Provided data.
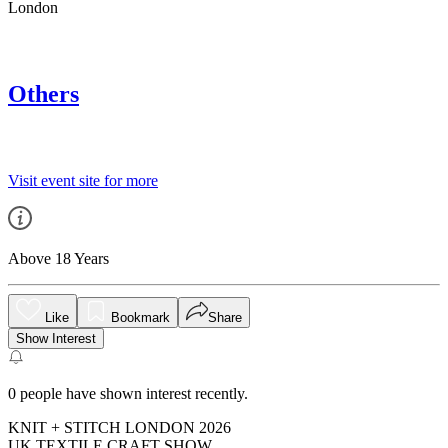
London
Others
Visit event site for more
Above 18 Years
Like
Bookmark
Share
Show Interest
0
people have shown interest recently.
KNIT + STITCH LONDON 2026
UK TEXTILE CRAFT SHOW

Job. Locate each line above that contains the word "shown", and copy those lines. Case counts: a line matches only if its capitals and lowercase letters agree with "shown".

Answer box.
people have shown interest recently.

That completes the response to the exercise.